Reportedly India's manufacturing activity contracted at its sharpest pace on record in april as a lockdown to combat the rapid spread of the coronavirus led to a slump in demand and massive supply chain disruptions, a private sector survey showed on Monday. Asia’s third-largest economy is taking a huge hit from the ongoing nationwide lockdown, which started on march 25, and its gross domestic product is expected to shrink for the first time since the mid-1990s this quarter, a Reuters poll showed last month.

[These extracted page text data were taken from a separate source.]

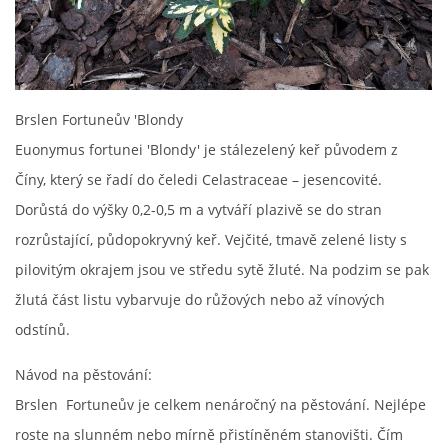
Brslen Fortuneův 'Blondy
Euonymus fortunei 'Blondy' je stálezelený keř původem z
Číny, který se řadí do čeledi Celastraceae – jesencovité.
Dorůstá do výšky 0,2-0,5 m a vytváří plazivě se do stran
rozrůstající, půdopokryvný keř. Vejčité, tmavě zelené listy s
pilovitým okrajem jsou ve středu sytě žluté. Na podzim se pak
žlutá část listu vybarvuje do růžových nebo až vínových
odstínů.
Návod na pěstování:
Brslen Fortuneův je celkem nenáročný na pěstování. Nejlépe
roste na slunném nebo mírně přistíněném stanovišti. Čím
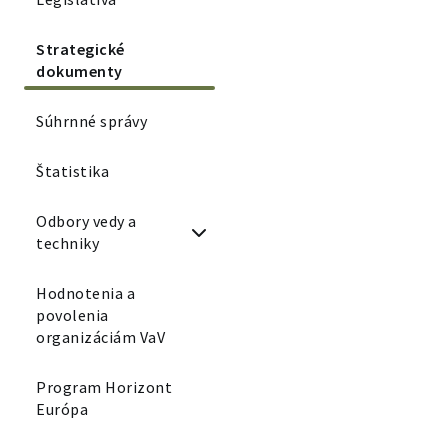
Strategické
dokumenty
Súhrnné správy
Štatistika
Odbory vedy a
techniky
Hodnotenia a
povolenia
organizáciám VaV
Program Horizont
Európa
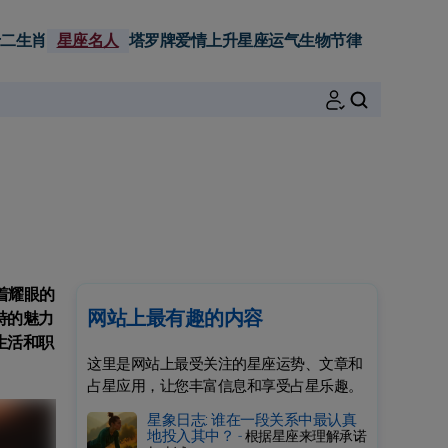
二生肖
星座名人
塔罗牌
爱情
上升星座
运气
生物节律
搜索
着耀眼的
网站上最有趣的内容
特的魅力
生活和职
这里是网站上最受关注的星座运势、文章和
占星应用，让您丰富信息和享受占星乐趣。
星象日志: 谁在一段关系中最认真
地投入其中？ -
根据星座来理解承诺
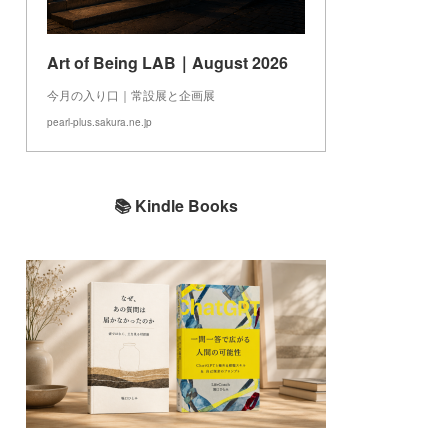
Art of Being LAB｜August 2026
今月の入り口｜常設展と企画展
pearl-plus.sakura.ne.jp
📚 Kindle Books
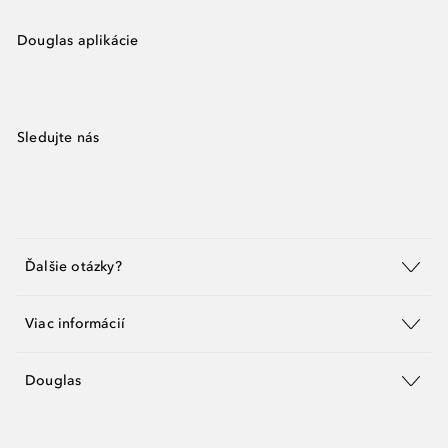
Douglas aplikácie
Sledujte nás
Ďalšie otázky?
Viac informácií
Douglas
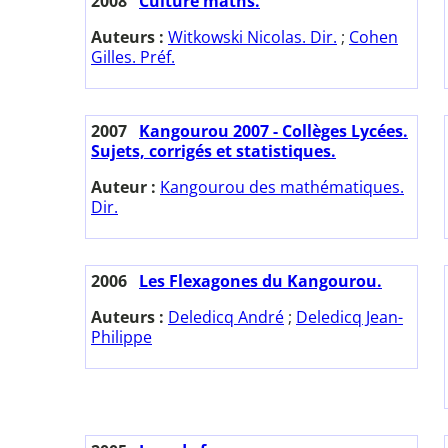
2008
Culture maths.
Auteurs :
Witkowski Nicolas. Dir.
;
Cohen
Gilles. Préf.
2007
Kangourou 2007 - Collèges Lycées.
Sujets, corrigés et statistiques.
Auteur :
Kangourou des mathématiques.
Dir.
2006
Les Flexagones du Kangourou.
Auteurs :
Deledicq André
;
Deledicq Jean-
Philippe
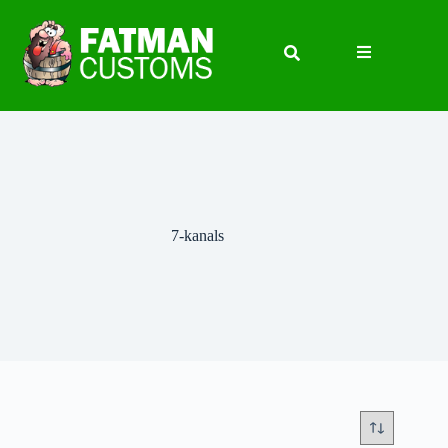
7-kanals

That was despite the government announcing a spending package of 1.7 trillion indian rupees ($22.4 billion) and a significant easing in monetary policy by the Reserve bank of India. The Nikkei Manufacturing Purchasing Managers’ Index, compiled by IHS Markit, plunged to 27.4 last month from March’s 51.8, by far its lowest since the survey began in march 2005 and its first time below the 50-mark separating growth from contraction in nearly three years. “After making it through march relatively unscathed, the indian manufacturing sector felt the full force of the coronavirus pandemic in april,” noted Eliot Kerr, an economist at IHS Markit. “Record contractions in output, new orders and employment pointed to a severe deterioration in demand conditions.” With new orders and output shrinking at the steepest pace since at least early 2005 factories cut jobs at the fastest rate in the survey’s history, signalling a high chance of recession.

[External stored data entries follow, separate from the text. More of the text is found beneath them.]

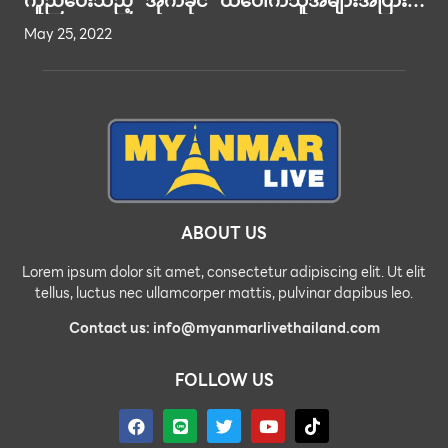
ကူညီပေးသည့် “အိုက်ခိုင်” ထီပေါက်သူအများအပြား
ကံကောင်းခဲ့သည်ဟု ယုံကြည်ကြ…
May 25, 2022
ABOUT US
Lorem ipsum dolor sit amet, consectetur adipiscing elit. Ut elit
tellus, luctus nec ullamcorper mattis, pulvinar dapibus leo.
Contact us: info@myanmarlivethailand.com
FOLLOW US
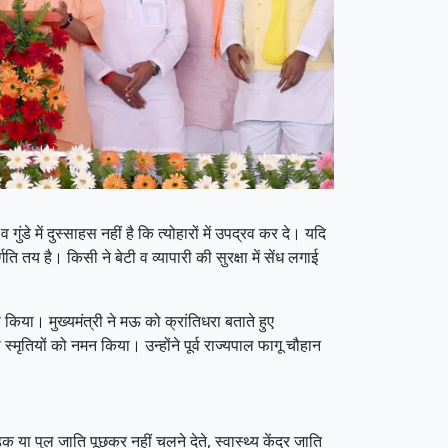
े में दुस्साहस नहीं है कि त्योहारों में उपद्रव कर दे। यदि
 तय है। किसी ने बेटी व व्यापारी की सुरक्षा में सेंध लगाई
िया। मुख्यमंत्री ने मऊ को क्रांतिधरा बताते हुए
्मृतियों को नमन किया। उन्होंने पूर्व राज्यपाल फागू चौहान
ा पुल जाति पूछकर नहीं चलने देते, स्वास्थ्य केंद्र जाति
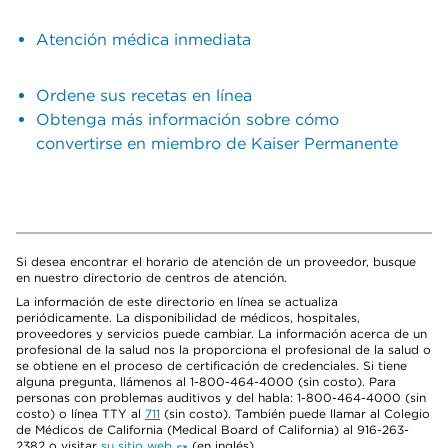
Atención médica inmediata
Ordene sus recetas en línea
Obtenga más información sobre cómo
convertirse en miembro de Kaiser Permanente
Si desea encontrar el horario de atención de un proveedor, busque
en nuestro directorio de centros de atención.
La información de este directorio en línea se actualiza
periódicamente. La disponibilidad de médicos, hospitales,
proveedores y servicios puede cambiar. La información acerca de un
profesional de la salud nos la proporciona el profesional de la salud o
se obtiene en el proceso de certificación de credenciales. Si tiene
alguna pregunta, llámenos al 1-800-464-4000 (sin costo). Para
personas con problemas auditivos y del habla: 1-800-464-4000 (sin
costo) o línea TTY al
711
(sin costo). También puede llamar al Colegio
de Médicos de California (Medical Board of California) al 916-263-
2382 o visitar
su sitio web
(en inglés).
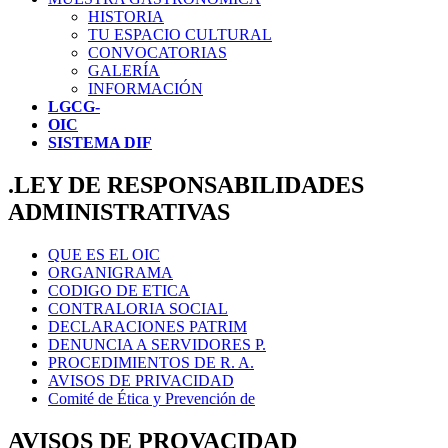
HISTORIA
TU ESPACIO CULTURAL
CONVOCATORIAS
GALERÍA
INFORMACIÓN
LGCG-
OIC
SISTEMA DIF
.LEY DE RESPONSABILIDADES
ADMINISTRATIVAS
QUE ES EL OIC
ORGANIGRAMA
CODIGO DE ETICA
CONTRALORIA SOCIAL
DECLARACIONES PATRIM
DENUNCIA A SERVIDORES P.
PROCEDIMIENTOS DE R. A.
AVISOS DE PRIVACIDAD
Comité de Ética y Prevención de
AVISOS DE PROVACIDAD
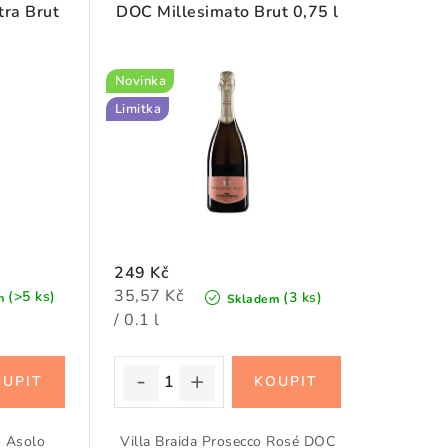
ra Brut
DOC Millesimato Brut 0,75 l
Novinka
Limitka
249 Kč
Měrná
35,57 Kč
(>5 ks)
(3 ks)
m
Skladem
cena:
/ 0.1 l
o Asolo
Villa Braida Prosecco Rosé DOC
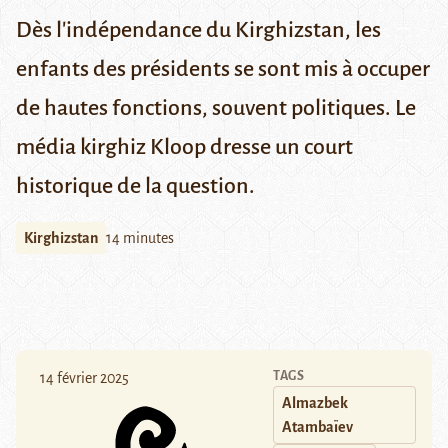
Dès l'indépendance du Kirghizstan, les
enfants des présidents se sont mis à occuper
de hautes fonctions, souvent politiques. Le
média kirghiz Kloop dresse un court
historique de la question.
Kirghizstan
14 minutes
TAGS
14 février 2025
Almazbek
Atambaïev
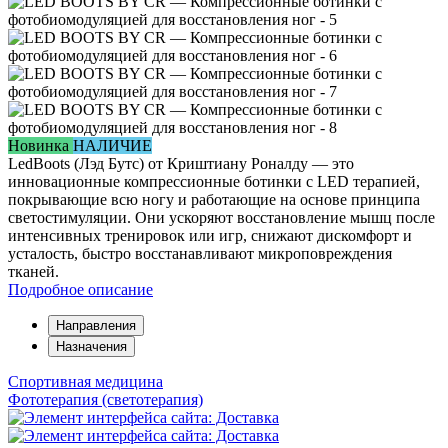
Новинка
НАЛИЧИЕ
LedBoots (Лэд Бутс) от Криштиану Роналду — это
инновационные компрессионные ботинки с LED терапией,
покрывающие всю ногу и работающие на основе принципа
светостимуляции. Они ускоряют восстановление мышц после
интенсивных тренировок или игр, снижают дискомфорт и
усталость, быстро восстанавливают микроповреждения
тканей.
Подробное описание
Направления
Назначения
Спортивная медицина
Фототерапия (светотерапия)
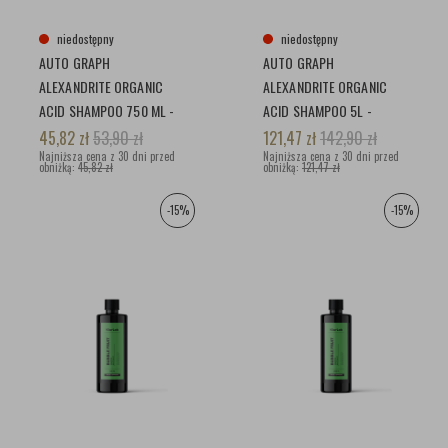
niedostępny
niedostępny
AUTO GRAPH
AUTO GRAPH
ALEXANDRITE ORGANIC
ALEXANDRITE ORGANIC
ACID SHAMPOO 750 ML -
ACID SHAMPOO 5L -
WYSOKO
WYSOKO
45,82
zł
53,90
zł
121,47
zł
142,90
zł
SKONCETROWANY KWAŚNY
Najniższa cena z 30 dni przed
SKONCETROWANY KWAŚNY
Najniższa cena z 30 dni przed
obniżką:
45,82 zł
obniżką:
121,47 zł
SZAMPON
SZAMPON
-15%
-15%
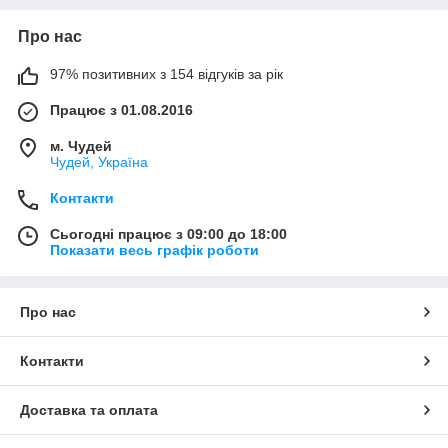
Про нас
97% позитивних з 154 відгуків за рік
Працює з 01.08.2016
м. Чудей
Чудей, Україна
Контакти
Сьогодні працює з 09:00 до 18:00
Показати весь графік роботи
Про нас
Контакти
Доставка та оплата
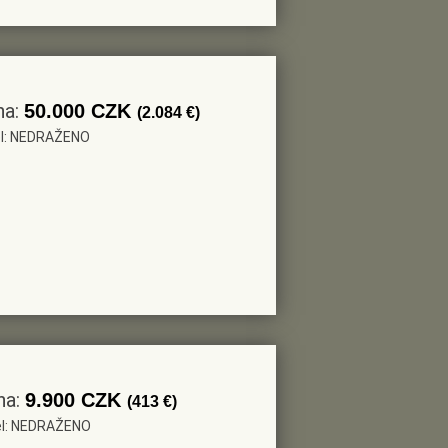
na:
50.000 CZK
(2.084 €)
tel: NEDRAŽENO
na:
9.900 CZK
(413 €)
tel: NEDRAŽENO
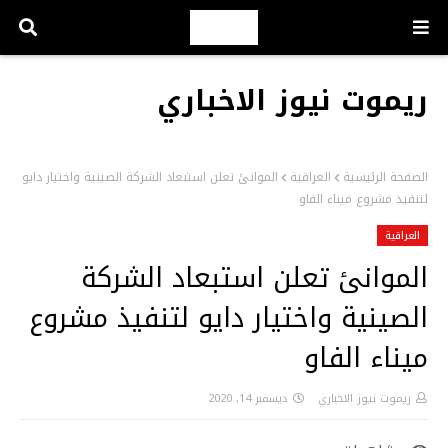
ريموت نيوز الاخباري
الصفحة الرئيسية
العراقية
الموانئ تعلن استبعاد الشركة الصينية واختيار دايو
لتنفيذ مشروع ميناء الفاو
العراقية
الموانئ تعلن استبعاد الشركة
الصينية واختيار دايو لتنفيذ مشروع
ميناء الفاو
ريموت نيوز الاخباري
ديسمبر 14, 2020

And indicating major supply-side disruptions, a sub-index tracking supplier’s delivery times declined to a level not seen since the survey began. A record slump in both input and output prices, suggesting a sharp fall in overall inflation which has held above the Reserve bank of India’s medium-term target of 4% for six months, failed to stoke demand. That gives scope for the central bank, which has already cut its repo rate and reverse repo rate by 75 basis points and a cumulative 115 basis points respectively, to ease further.